#### [DOCUMENT SEGMENT]
───
These gloves will "change the way we
make music," says Imogen Heap

Dezeen and MINI Frontiers: in this exclusive video interview, musician Imogen Heap demonstrates the electronic gloves that allow people to interact with their computer remotely via hand gestures.

Imogen Heap with two versions of her gestural gloves
Imogen Heap wearing the old and new versions of the Mi.Mu glove. Copyright: Dezeen

The interview was filmed at Heap's home studio outside London, shortly before she launched her Kickstarter campaign to produce a limited production run of the open-source Mi.Mu gloves.

"These beautiful gloves help me gesturally interact with my computer," says Heap, explaining how the wearable technology allows her to perform without having to interact with keyboards or control panels.

Pushing buttons and twiddling dials "is not very exciting for me or the audience," she says. "[Now] I can make music on the move, in the flow and more humanly, [and] more naturally engage with my computer software and technology."

Imogen Heap's Mi.Mu glove
Imogen Heap's electronic glove

Working with a team of developers and musicians, Heap has mapped movements made with the gloves to musical functions such as drum sounds or bass notes, changes of pitch, arpeggios and filters.

"What this glove enables me to do is access mappings inside my computer so that I don’t have to go to a keyboard or a fader or a button," she says.
───
#### [OBJECTIVES]
[a] Answer these questions about the article on Imogen Heap's gloves:
(i) Where was the interview filmed?
(ii) What did Heap launch shortly after the filming?
(iii) Which musical functions have the glove movements been mapped to?
[b] Can you carry the article about Imogen Heap's Mi.Mu gloves on from its final sentence with the next few paragraphs?

#### [DATA EXTRACT]
───
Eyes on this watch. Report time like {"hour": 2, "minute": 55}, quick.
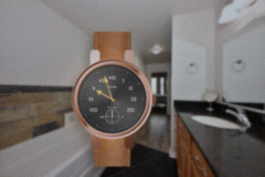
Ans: {"hour": 9, "minute": 57}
───
#### [PER-TASK OUTPUTS]
[a]
(i) At Heap's home studio outside London.
(ii) A Kickstarter campaign to produce a limited production run of the open-source Mi.Mu gloves.
(iii) Drum sounds or bass notes, changes of pitch, arpeggios and filters.

[b]
For example, instead of using a finger to push a fader on a mixing desk, Heap can raise her arm to achieve the same affect. By raising her hand, she can move through a scale of notes, or through pinching together her thumb, middle and forefinger and rotating it, she can apply filters to the sound.

Imogen Heap demonstrating Mi.Mu glove
Imogen Heap demonstrating the Mi.Mu glove

Each gesture-control glove contains a wifi-enabled x-IMU board developed by x-IO Technologies containing an accelerometer, a magnetometer and a gyroscope.

These work together with a series of motion sensors incorporated into the fingers of each glove that track the degree of bend and the spread of the fingers. The gloves can also understand postures such as an open palm, a finger-point or a closed fist.

Imogen Heap demonstrating Mi.Mu glove
The gloves can be programmed to understand "postures" such as an open palm or a pointed finger

The latest version of the gloves feature e-textile technology, where sensors and wiring are integrated into fabric. Heap is now exploring how to make further use of electronically conducting textiles, to reduce the number of hard components in the gloves.

Mi.Mu glove by Imogen Heap
The latest version of the Mi.Mu has sensors, wifi and battery integrated into the glove

Heap says they will not just change performance, but the production of music too: "We really feel that they are going to change the way we make music."

The development of the Mi.Mu glove, with the earliest prototypes on the far left

Heap’s Kickstarter campaign aims to raise £200,000 to develop and produce a limited production run of Mi.Mu gloves. If successful, she will make both the hardware and software open source, allowing people to develop their own uses for the technology. "It’s really exciting to see what people might do by hacking them," said Heap. The Kickstarter campaign closes on 3 May 2014.

The music featured in this movie is Me, the Machine, a track that Heap wrote specifically to be performed using the gloves.

For more information about the technology in the gloves, read the edited transcript of our interview with Heap.

Dezeen and MINI Frontiers is a year-long collaboration with MINI exploring how design and technology are coming together to shape the future.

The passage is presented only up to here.